Belirtilen görev: Çepnilerle ilgili alıntıdaki Panaretos kroniğine göre Çepniler 1380 yılında Tirebolu'ya nereden gelmiştir?

Seçilen alıntı:
================

Yine Panaretos XIV. Yüzyılın ikinci yarısından itibaren yukarı Kelkit vadisinde yaşayan Çepnilerin, kuzeye doğru ilerleyerek Tirebolu’nun doğusunda Karadeniz’e dökülen Harşit Çayı çevresinde ve bu nehre yakın yerlere yerleştiklerini ve kışlaklarını yukarı Harşit’e kurdukları anlaşılmaktadır.[1]

Moğolların Anadolu’dan çekilmesi ile birlikte, Samsun ve civarı ile Bayburt’un Eretnalılar’ın eline geçmesiyle yörenin siyasî yapısı da yeniden şekillenmeye başlamıştır. Bu yapılanmanın bir sonucu olarak 1348’den itibaren Eretnalıların Bayburt valisi Ahi Ayna Bey’in yanı sıra Akkoyunlu ve Çepnilerin de arasında bulunduğu Türk grupları Trabzon’a akınlar düzenlemeye başlamıştır. Komnenosların batısında ise Samsun ve çevresinde kurulan Canik beylikleri, bölgenin siyasî ve etnik yapısını Türkler lehine değiştirme bakımından çok önemli çalışmalar yürütmüşlerdir.[2]

Timur'a elçi olarak giden İspanyol elçisi Ruy Gonzales de Clavijo, on bin askeri olan Hacıemiroğullarının  1397 tarihinden sonra Tirebolu’ya kadar topraklarını genişlettiğini haber vermektedir. [3]

Yine Panaretos kroniğinde Çepnilerin 1380 yılında bugünkü Doğankent nahiyesinden Tirebolu’ya kayıklarla sahile kadar geldiğini yazmaktadır.

================

Listelenen kayıtlar:
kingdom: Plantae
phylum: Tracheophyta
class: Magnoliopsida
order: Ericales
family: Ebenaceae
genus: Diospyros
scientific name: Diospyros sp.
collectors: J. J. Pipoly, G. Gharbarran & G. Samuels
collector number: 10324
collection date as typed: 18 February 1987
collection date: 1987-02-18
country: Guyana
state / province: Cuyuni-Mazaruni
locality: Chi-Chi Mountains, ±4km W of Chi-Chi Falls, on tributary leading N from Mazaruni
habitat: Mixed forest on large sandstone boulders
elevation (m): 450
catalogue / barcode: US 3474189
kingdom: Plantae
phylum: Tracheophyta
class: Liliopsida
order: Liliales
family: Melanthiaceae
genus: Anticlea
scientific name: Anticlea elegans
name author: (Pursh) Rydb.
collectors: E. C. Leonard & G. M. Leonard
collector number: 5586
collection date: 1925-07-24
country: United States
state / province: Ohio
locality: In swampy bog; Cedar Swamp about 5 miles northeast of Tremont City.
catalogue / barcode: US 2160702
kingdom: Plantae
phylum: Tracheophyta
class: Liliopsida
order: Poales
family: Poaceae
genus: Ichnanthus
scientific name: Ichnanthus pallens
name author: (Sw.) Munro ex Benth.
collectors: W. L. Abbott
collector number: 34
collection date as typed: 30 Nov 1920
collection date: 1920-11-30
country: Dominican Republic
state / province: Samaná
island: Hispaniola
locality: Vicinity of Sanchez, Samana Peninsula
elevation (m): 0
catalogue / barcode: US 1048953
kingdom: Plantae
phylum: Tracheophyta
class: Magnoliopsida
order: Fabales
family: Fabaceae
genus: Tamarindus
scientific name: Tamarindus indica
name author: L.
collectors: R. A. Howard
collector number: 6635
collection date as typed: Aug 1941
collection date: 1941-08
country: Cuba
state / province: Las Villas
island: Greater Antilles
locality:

================

Görevin çözümü: Bugünkü Doğankent nahiyesinden kayıklarla gelmişlerdir.